Contemporary French commentary consistently emphasized the perfume’s personality. In Le Petit Parisien (1941), N was described as both mysterious and audacious, a scent suited to the “spiritual woman.” It stood alongside Lelong’s other creations as part of a refined olfactory wardrobe: more discreet than Indiscret, less ornate than Impromptu, yet charged with an inward intensity. N was not a perfume that announced itself—it lingered, suggested, and intrigued.

By the mid-1940s, critics began to define more clearly what made N so unusual. La Femme Chic (1945) praised it as an exceptionally successful example of the dry genre, built on patchouli, oakmoss, jasmine, and lemongrass. The paradox of N lay in its structure: light yet persistent, fresh yet tenacious. It was equally appropriate for city life and sport, reinforcing its image as a versatile companion for an active, modern woman.

Later descriptions grew increasingly poetic. L’Amour de l’Art (1950) famously declared that N was “better than an initial… it’s a capital that encloses in its jambs the entire atmosphere of Paris,” elevating the letter itself into a symbol of elegance and cultural identity. This idea reached its most evocative expression in Combat (1955), which portrayed N as aristocratic, slightly aloof, and irresistibly intriguing. The scent was likened to platinum given an aroma, blending impressions of tea, rain-soaked grass, aloe wood, lime peel, juniper berries, gin, ivy, and a distinctive aldehydic note reminiscent of heated metal and morning mist. It was imagined as an alchemical potion mixed under the moon, fit for a modern Circe living at the Ritz.
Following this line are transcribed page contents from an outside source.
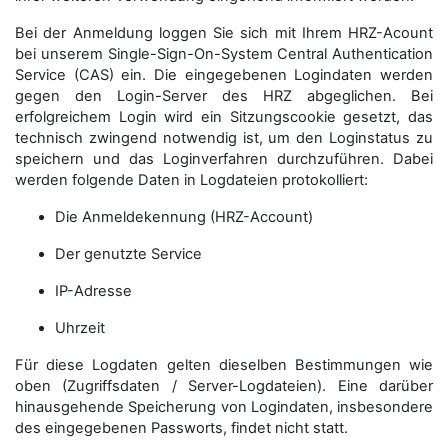
Bei der Anmeldung loggen Sie sich mit Ihrem HRZ-Acount
bei unserem Single-Sign-On-System Central Authentication
Service (CAS) ein. Die eingegebenen Logindaten werden
gegen den Login-Server des HRZ abgeglichen. Bei
erfolgreichem Login wird ein Sitzungscookie gesetzt, das
technisch zwingend notwendig ist, um den Loginstatus zu
speichern und das Loginverfahren durchzuführen. Dabei
werden folgende Daten in Logdateien protokolliert:
Die Anmeldekennung (HRZ-Account)
Der genutzte Service
IP-Adresse
Uhrzeit
Für diese Logdaten gelten dieselben Bestimmungen wie
oben (Zugriffsdaten / Server-Logdateien). Eine darüber
hinausgehende Speicherung von Logindaten, insbesondere
des eingegebenen Passworts, findet nicht statt.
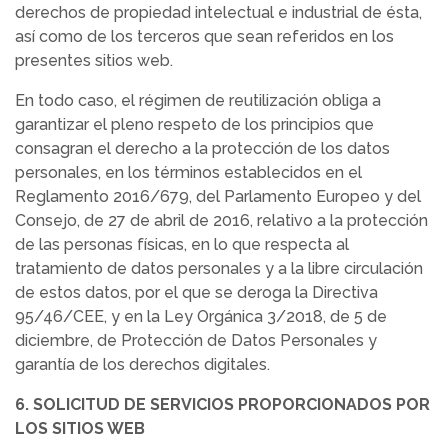
derechos de propiedad intelectual e industrial de ésta,
así como de los terceros que sean referidos en los
presentes sitios web.
En todo caso, el régimen de reutilización obliga a
garantizar el pleno respeto de los principios que
consagran el derecho a la protección de los datos
personales, en los términos establecidos en el
Reglamento 2016/679, del Parlamento Europeo y del
Consejo, de 27 de abril de 2016, relativo a la protección
de las personas físicas, en lo que respecta al
tratamiento de datos personales y a la libre circulación
de estos datos, por el que se deroga la Directiva
95/46/CEE, y en la Ley Orgánica 3/2018, de 5 de
diciembre, de Protección de Datos Personales y
garantía de los derechos digitales.
6. SOLICITUD DE SERVICIOS PROPORCIONADOS POR
LOS SITIOS WEB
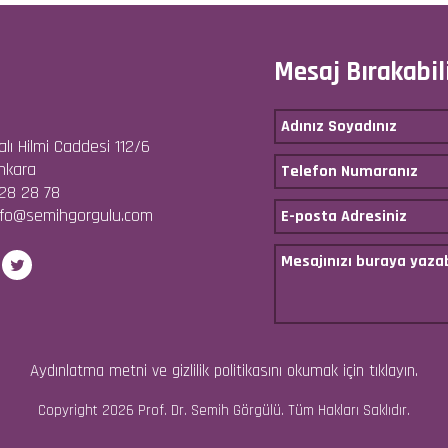
Mesaj Bırakabili
lı Hilmi Caddesi 112/6
nkara
28 28 78
fo@semihgorgulu.com
Aydınlatma metni ve gizlilik politikasını okumak için tıklayın.
Copyright 2026 Prof. Dr. Semih Görgülü. Tüm Hakları Saklıdır.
Travel guides of the 1950s confirmed N’s enduring status. Fodor’s Woman’s Guide to Europe (1954) and Fodor’s France (1958) consistently described it as fresh, dry, light, and elegant, placing it among Lelong’s essential fragrances alongside Indiscret, Orgueil, and Passionnément. Though its official discontinuation date remains unclear, N was still being sold as late as 1970, a testament to its lasting appeal.
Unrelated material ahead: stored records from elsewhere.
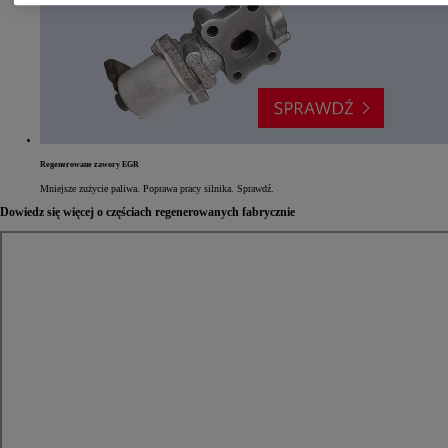
Regenerowane zawory EGR
Mniejsze zużycie paliwa. Poprawa pracy silnika. Sprawdź.
Dowiedz się więcej o częściach regenerowanych fabrycznie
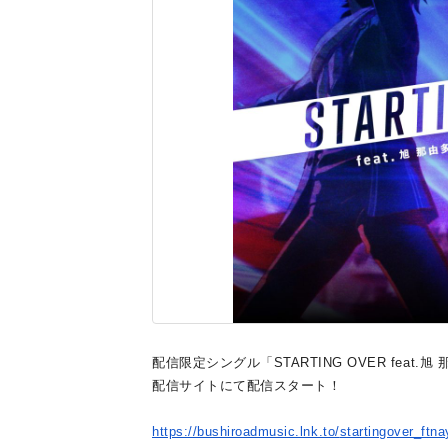
配信限定シングル「STARTING OVER feat.旭 
配信サイトにて配信スタート！
https://bushiroadmusic.lnk.to/
startingover_ftn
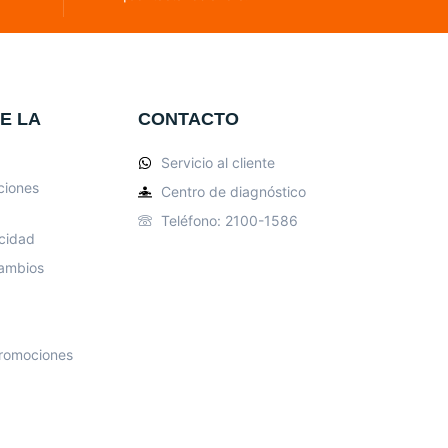
E LA
CONTACTO
Servicio al cliente
ciones
Centro de diagnóstico
Teléfono: 2100-1586
acidad
cambios
romociones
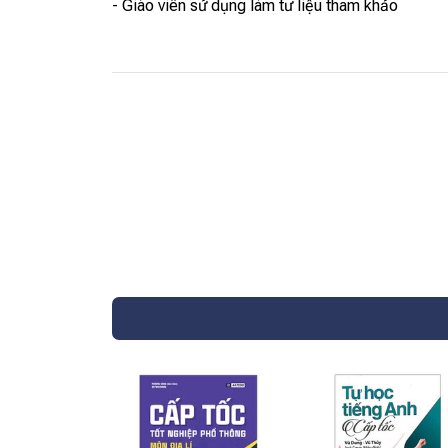
- Giáo viên sử dụng làm tư liệu tham khảo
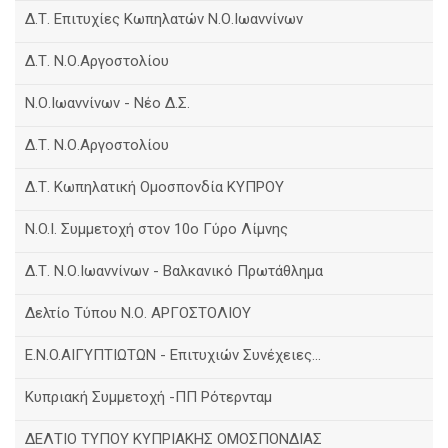
Δ.Τ. Επιτυχίες Κωπηλατών Ν.Ο.Ιωαννίνων
Δ.Τ. Ν.Ο.Αργοστολίου
Ν.Ο.Ιωαννίνων - Νέο Δ.Σ.
Δ.Τ. Ν.Ο.Αργοστολίου
Δ.Τ. Κωπηλατική Ομοσπονδία ΚΥΠΡΟΥ
N.O.I. Συμμετοχή στον 10ο Γύρο Λίμνης
Δ.Τ. Ν.Ο.Ιωαννίνων - Βαλκανικό Πρωτάθλημα
Δελτίο Τύπου Ν.Ο. ΑΡΓΟΣΤΟΛΙΟΥ
E.N.O.AIΓΥΠΤΙΩΤΩΝ - Επιτυχιών Συνέχειες...
Κυπριακή Συμμετοχή -ΠΠ Ρότερνταμ
ΔΕΛΤΙΟ ΤΥΠΟΥ ΚΥΠΡΙΑΚΗΣ ΟΜΟΣΠΟΝΔΙΑΣ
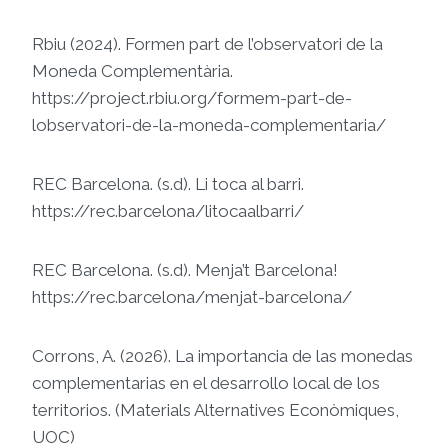
Rbiu (2024). Formen part de l’observatori de la
Moneda Complementària.
https://project.rbiu.org/formem-part-de-
lobservatori-de-la-moneda-complementaria/
REC Barcelona. (s.d). Li toca al barri.
https://rec.barcelona/litocaalbarri/
REC Barcelona. (s.d). Menja’t Barcelona!
https://rec.barcelona/menjat-barcelona/
Corrons, A. (2026). La importancia de las monedas
complementarias en el desarrollo local de los
territorios. (Materials Alternatives Econòmiques,
UOC)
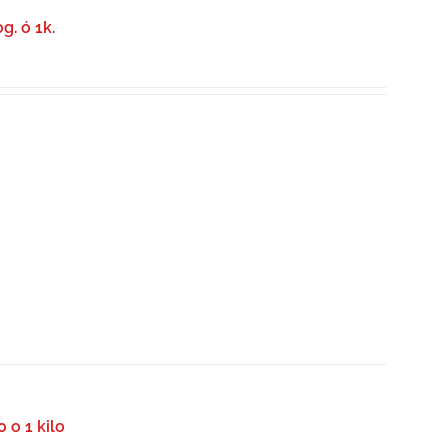
g. ó 1k.
 o 1 kilo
Ultimately, Parfum N occupies a singular place in perfume history: a fragrance of restraint rather than excess, intellect rather than opulence. It captured the scent of Paris not through florid romance, but through atmosphere—rain, stone, metal, greenery, and quiet sophistication—making it one of the most modern and enduring expressions of early 20th-century French perfumery.